La commune de M’kira, dans la région de Tizi Gheniff, est l’une des municipalités de la wilaya qui souffre le plus en matière de ramassage scolaire en raison de sa situation géographique, relief abrupt et escarpé. Dans cette municipalité, les autorités locales doivent assurer le transport aux élèves d’abord des collèges du chef-lieu, puis des lycées de Tizi Gheniff. Bien que tous les bus soient mobilisés, certains villages ne sont pas correctement desservis. Pour l’an dernier, sur décision de la wilaya, l’APC avait signé des conventions avec des propriétaires de fourgons, mais malheureusement, n’étant pas réglés à temps, les conventionnés ont suspendu l’accord. Au grand bonheur de tous les élèves venant des villages de Taka, d’Imândène, de Bouhadj et autres hameaux de la commune, ce ramassage a été enfin renforcé.

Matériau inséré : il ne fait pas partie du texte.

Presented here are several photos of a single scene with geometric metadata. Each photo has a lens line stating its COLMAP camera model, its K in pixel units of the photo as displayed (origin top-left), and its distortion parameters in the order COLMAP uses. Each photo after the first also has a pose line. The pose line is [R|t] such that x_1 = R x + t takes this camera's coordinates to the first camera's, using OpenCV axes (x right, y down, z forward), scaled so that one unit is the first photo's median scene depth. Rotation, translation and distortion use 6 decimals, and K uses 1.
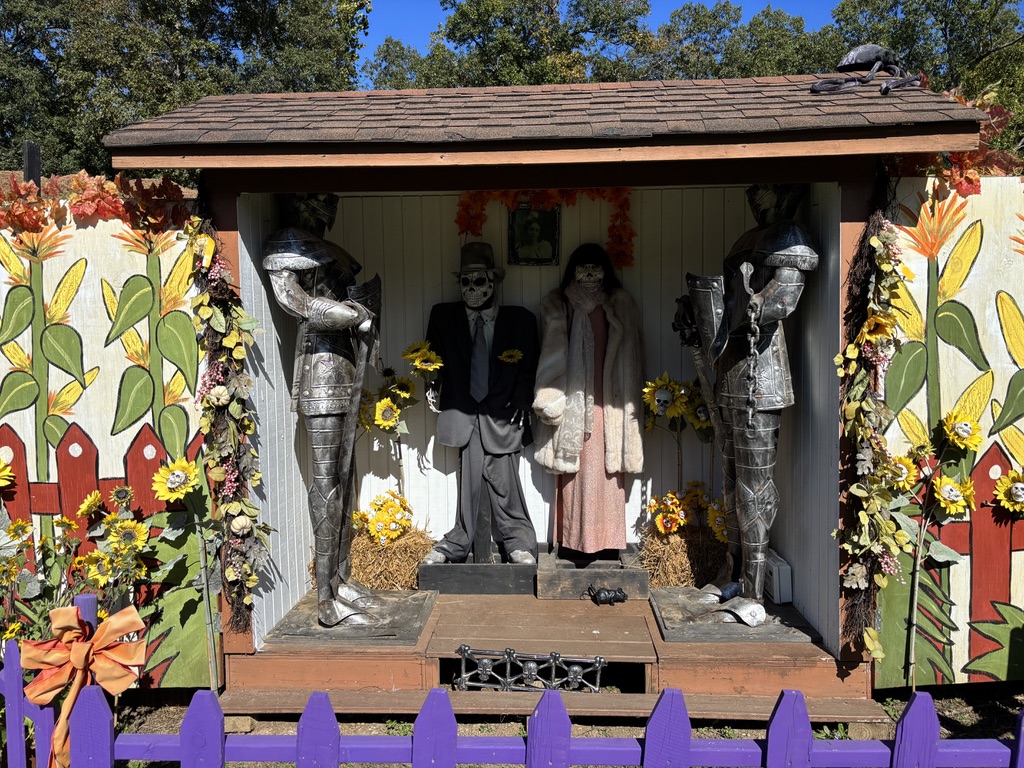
lens RADIAL K [[765.0, 0, 512.0], [0, 765.0, 384.0], [0, 0, 1]] dist [0.015773, -0.011109]
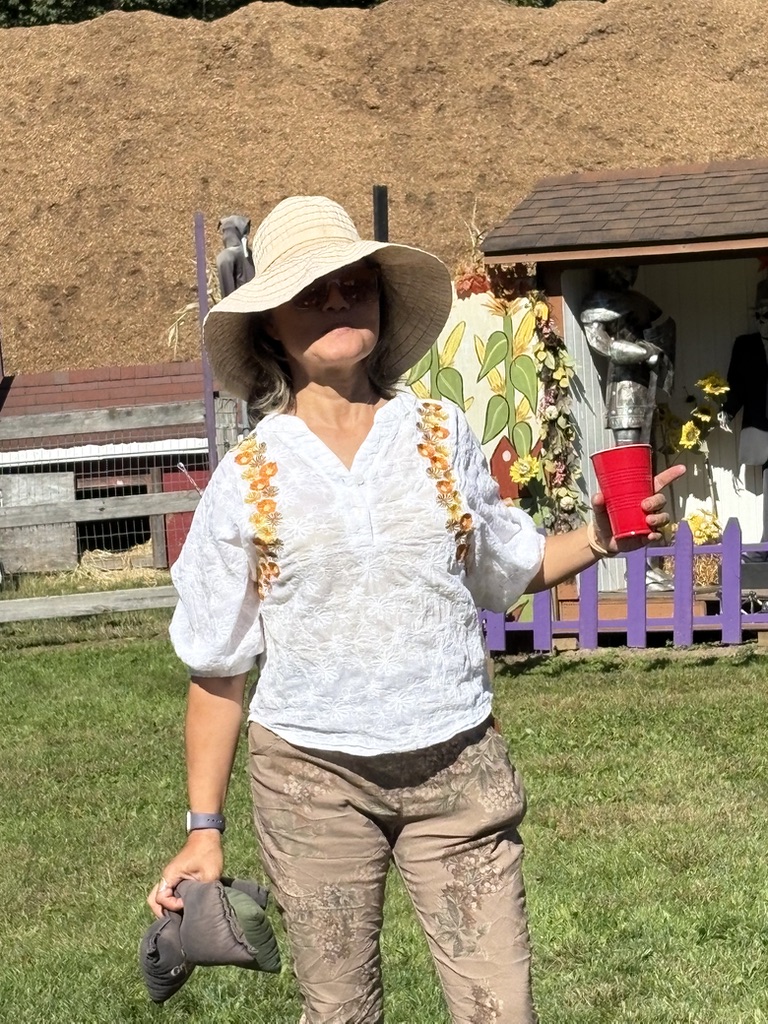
lens RADIAL K [[3496.0, 0, 384.0], [0, 3496.0, 512.0], [0, 0, 1]] dist [0.145397, 1.718573]
pose [[0.908655, -0.024338, -0.416837, 2.009007], [0.012192, 0.999421, -0.031778, 0.395035], [0.417369, 0.023794, 0.908426, -4.954372]]
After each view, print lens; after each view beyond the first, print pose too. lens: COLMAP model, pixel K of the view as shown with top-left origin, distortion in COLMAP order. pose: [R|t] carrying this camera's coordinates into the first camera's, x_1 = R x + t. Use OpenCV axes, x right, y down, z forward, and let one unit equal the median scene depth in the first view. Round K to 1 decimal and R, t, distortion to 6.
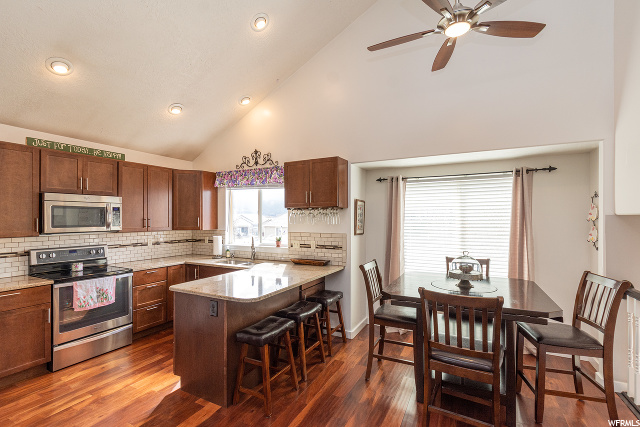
lens RADIAL K [[297.6, 0, 307.9], [0, 297.6, 217.6], [0, 0, 1]] dist [-0.001774, -0.001081]
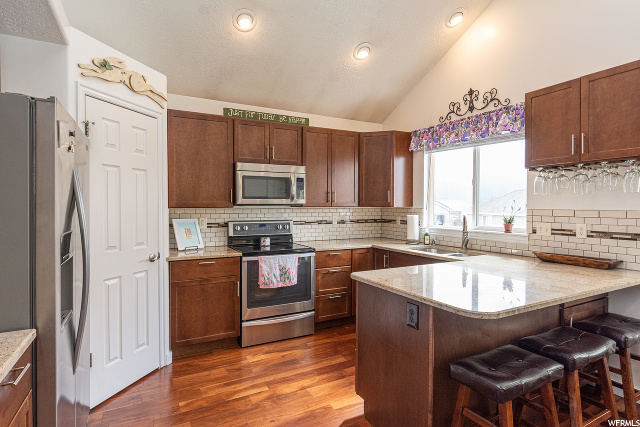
lens RADIAL K [[331.6, 0, 310.0], [0, 331.6, 209.3], [0, 0, 1]] dist [0.002361, -0.002651]
pose [[0.834458, 0.011582, -0.550951, -0.073681], [-0.003578, 0.999872, 0.015600, 0.045515], [0.551061, -0.011046, 0.834392, 0.193876]]
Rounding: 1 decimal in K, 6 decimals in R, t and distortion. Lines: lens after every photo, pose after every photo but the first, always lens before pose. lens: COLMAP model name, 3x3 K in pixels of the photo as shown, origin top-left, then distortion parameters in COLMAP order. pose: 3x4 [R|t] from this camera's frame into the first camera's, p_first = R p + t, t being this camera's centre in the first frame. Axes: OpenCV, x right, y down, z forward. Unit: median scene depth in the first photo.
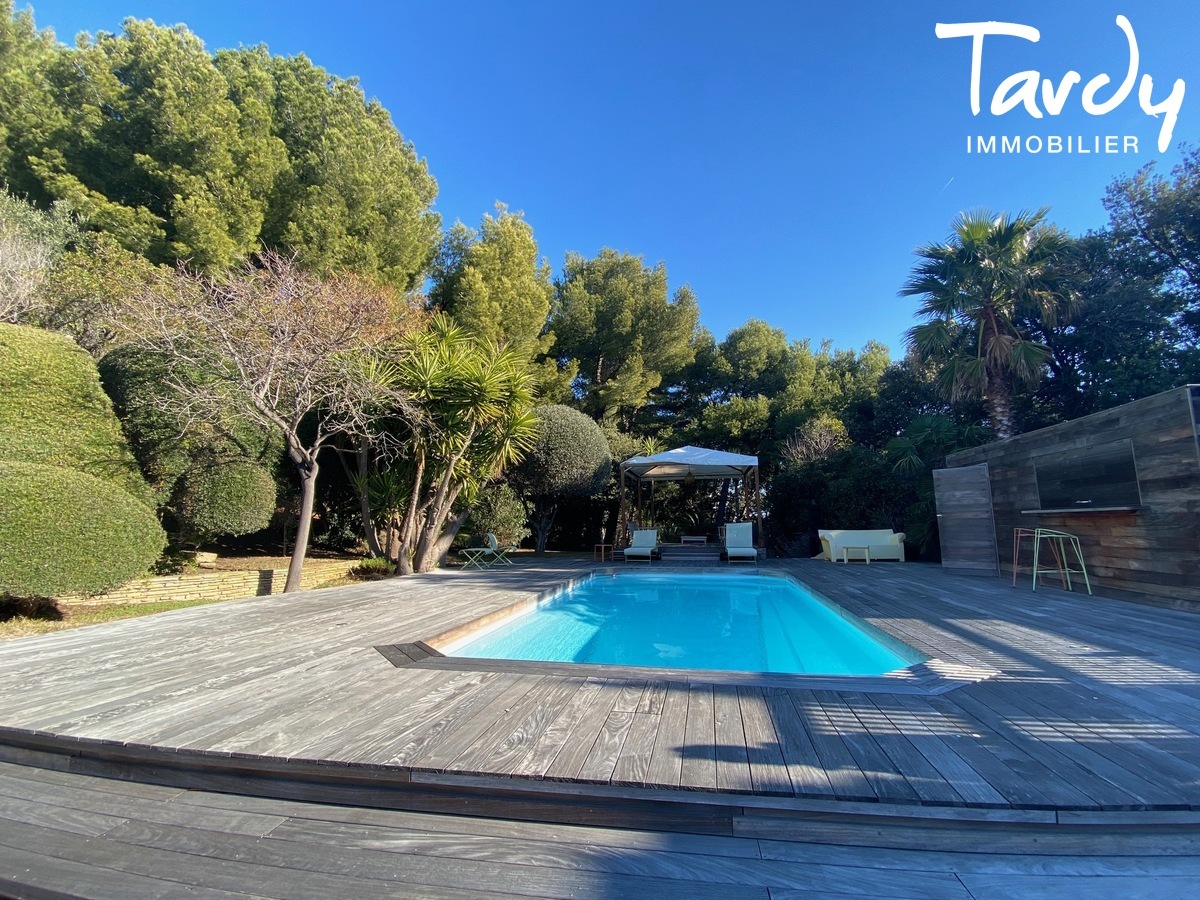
lens RADIAL K [[514.9, 0, 600.0], [0, 514.9, 450.0], [0, 0, 1]] dist [0.025077, -0.025075]
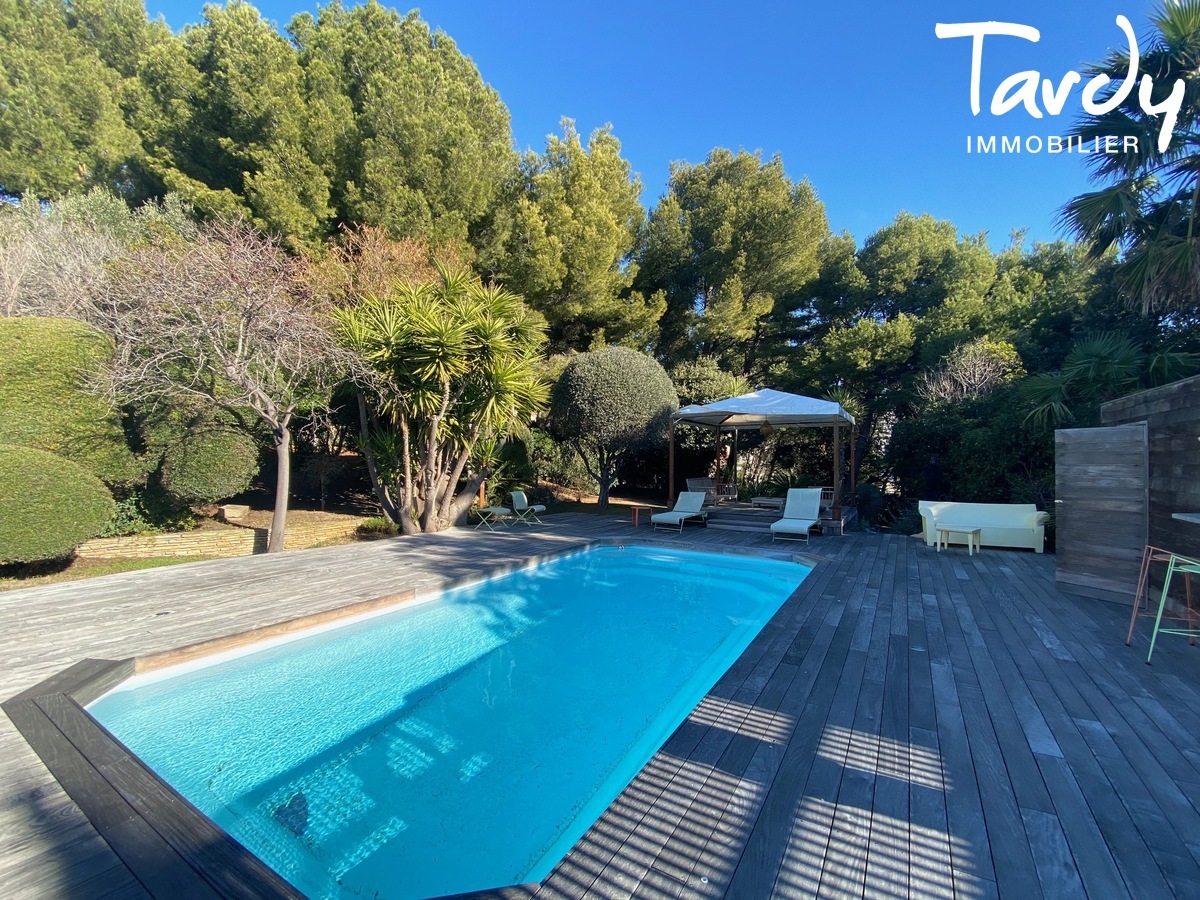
lens RADIAL K [[514.9, 0, 600.0], [0, 514.9, 450.0], [0, 0, 1]] dist [0.025077, -0.025075]
pose [[0.941861, 0.008783, -0.335889, 0.211467], [0.034325, 0.991913, 0.122187, -0.021666], [0.334246, -0.126612, 0.933943, 0.140644]]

Les conventions ont repris. Certes, cette mesure est un palliatif pour combler ce manque, mais il serait plutôt plus adéquat de doter cette municipalité déshéritée en bus dans le cadre de la solidarité nationale. « Notre commune n’a rien. En principe, on doit bénéficier d’un plan de soutien dans tous les domaines comme on le fait pour les Hauts-Plateaux et les régions du sud du pays », telle est la réflexion venant d’un membre d’un collectif d’associations. L’autre solution qui réglerait une grande partie de ce problème est de faire en sorte à ce que le lycée inscrit pour M’kira soit lancé et réalisé dans les meilleurs délais. Car ce projet est voué aux calendes grecques. « Si le lycée est réalisé, on ne transportera plus les lycéens à Tizi Gheniff. Le problème serait en partie réglé. Et ainsi, les bus assureront le transport seulement au chef-lieu », nous a confié une source locale. En tout cas, M’kira attend toujours un geste des pouvoirs publics pour sortir de l’auberge.